Breakdown of Pourriez-vous demander à la pharmacienne si les enfants peuvent aussi prendre ce sirop ?
Questions & Answers about Pourriez-vous demander à la pharmacienne si les enfants peuvent aussi prendre ce sirop ?
Pourriez-vous is the conditional form of pouvoir and is commonly used to make a request sound more polite or less direct.
- Pourriez-vous... ? = Could you... ?
- Pouvez-vous... ? = Can you... ?
Both are correct, but pourriez-vous sounds more courteous in this kind of situation.
The hyphen appears because French is using inversion to form a question: the verb comes before the subject pronoun.
- statement style: Vous pourriez demander...
- question style: Pourriez-vous demander... ?
This is a formal and very common way to ask questions in French.
Vous is used either for:
- more than one person, or
- one person in a polite/formal way
Here it is most likely the polite singular you, because the speaker is making a respectful request.
The verb demander often works differently from English.
In this sentence:
- demander à quelqu’un = to ask someone
- demander si... = to ask whether/if...
So demander à la pharmacienne si... means to ask the pharmacist whether...
The à is needed before the person being asked.
Pharmacienne is the feminine form of pharmacien.
- le pharmacien = the male pharmacist
- la pharmacienne = the female pharmacist
The sentence specifically refers to a woman. If the pharmacist were a man, it would be au pharmacien instead of à la pharmacienne.
Here, si means whether or if in an indirect question.
- demander si les enfants peuvent... = to ask whether/if the children can...
This is not the same as si used in conditional sentences like If it rains... Even though English uses if for both, French learners need to notice the difference from context.
After si, French usually keeps normal statement word order.
So you get:
- si les enfants peuvent aussi prendre ce sirop
not inversion.
Inversion is used in many direct questions, but this part of the sentence is an indirect question, so the word order stays normal.
Peuvent is the third-person plural form of pouvoir in the present tense, because the subject is les enfants, which is plural.
Conjugation of pouvoir with this subject:
- les enfants peuvent = the children can / may
In French, short adverbs like aussi often go before the infinitive when they modify it.
So:
- peuvent aussi prendre = can also take
This is the most natural placement here. English word order is a bit different, but in French this position is very common.
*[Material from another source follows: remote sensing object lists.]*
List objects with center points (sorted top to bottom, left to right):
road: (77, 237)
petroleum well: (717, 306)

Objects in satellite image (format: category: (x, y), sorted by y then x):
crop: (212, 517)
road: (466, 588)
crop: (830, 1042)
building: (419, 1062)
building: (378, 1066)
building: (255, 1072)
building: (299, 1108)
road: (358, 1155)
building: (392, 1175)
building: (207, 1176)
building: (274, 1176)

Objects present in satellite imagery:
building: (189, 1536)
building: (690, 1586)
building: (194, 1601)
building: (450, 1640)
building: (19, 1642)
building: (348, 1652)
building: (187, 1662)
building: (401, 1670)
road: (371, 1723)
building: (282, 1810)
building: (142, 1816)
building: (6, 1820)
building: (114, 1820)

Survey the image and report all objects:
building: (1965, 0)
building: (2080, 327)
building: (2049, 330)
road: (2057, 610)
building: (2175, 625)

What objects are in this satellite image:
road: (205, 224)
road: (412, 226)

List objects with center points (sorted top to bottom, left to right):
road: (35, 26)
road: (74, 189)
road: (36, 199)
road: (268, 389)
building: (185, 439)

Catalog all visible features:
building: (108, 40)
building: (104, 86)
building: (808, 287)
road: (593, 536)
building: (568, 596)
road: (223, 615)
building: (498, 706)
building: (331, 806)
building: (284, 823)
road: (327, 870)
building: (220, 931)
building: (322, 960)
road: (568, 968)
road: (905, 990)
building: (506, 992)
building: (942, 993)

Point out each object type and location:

French often uses prendre for medicine, where English may say take as well.
- prendre un médicament
- prendre un sirop
So prendre ce sirop is exactly the normal way to say take this syrup.
Ce is the masculine singular demonstrative adjective used before most consonant sounds.
- ce sirop = this syrup
French uses cet before a masculine singular noun starting with a vowel sound or silent h:
- cet enfant
- cet hôtel
Since sirop starts with an s sound, ce is correct.
French normally uses an article where English sometimes does too, but learners often wonder about it because French articles are very frequent.
- les enfants = the children / children
Here it refers to children in general or to a known group in the context. French would not normally just say enfants by itself here.
A less formal spoken version could be:
Vous pouvez demander à la pharmacienne si les enfants peuvent aussi prendre ce sirop ?
Or in everyday speech:
Est-ce que vous pouvez demander à la pharmacienne si les enfants peuvent aussi prendre ce sirop ?
These are less formal than Pourriez-vous... ?, but still perfectly natural.
It is polite and fairly formal, but not excessively formal. It sounds like something you might say in a pharmacy, clinic, or customer-service situation.
The main reason it sounds polite is:
- pourriez-vous
- inversion (pourriez-vous)
- vous instead of tu
So it is respectful, natural, and appropriate for speaking to someone you do not know well.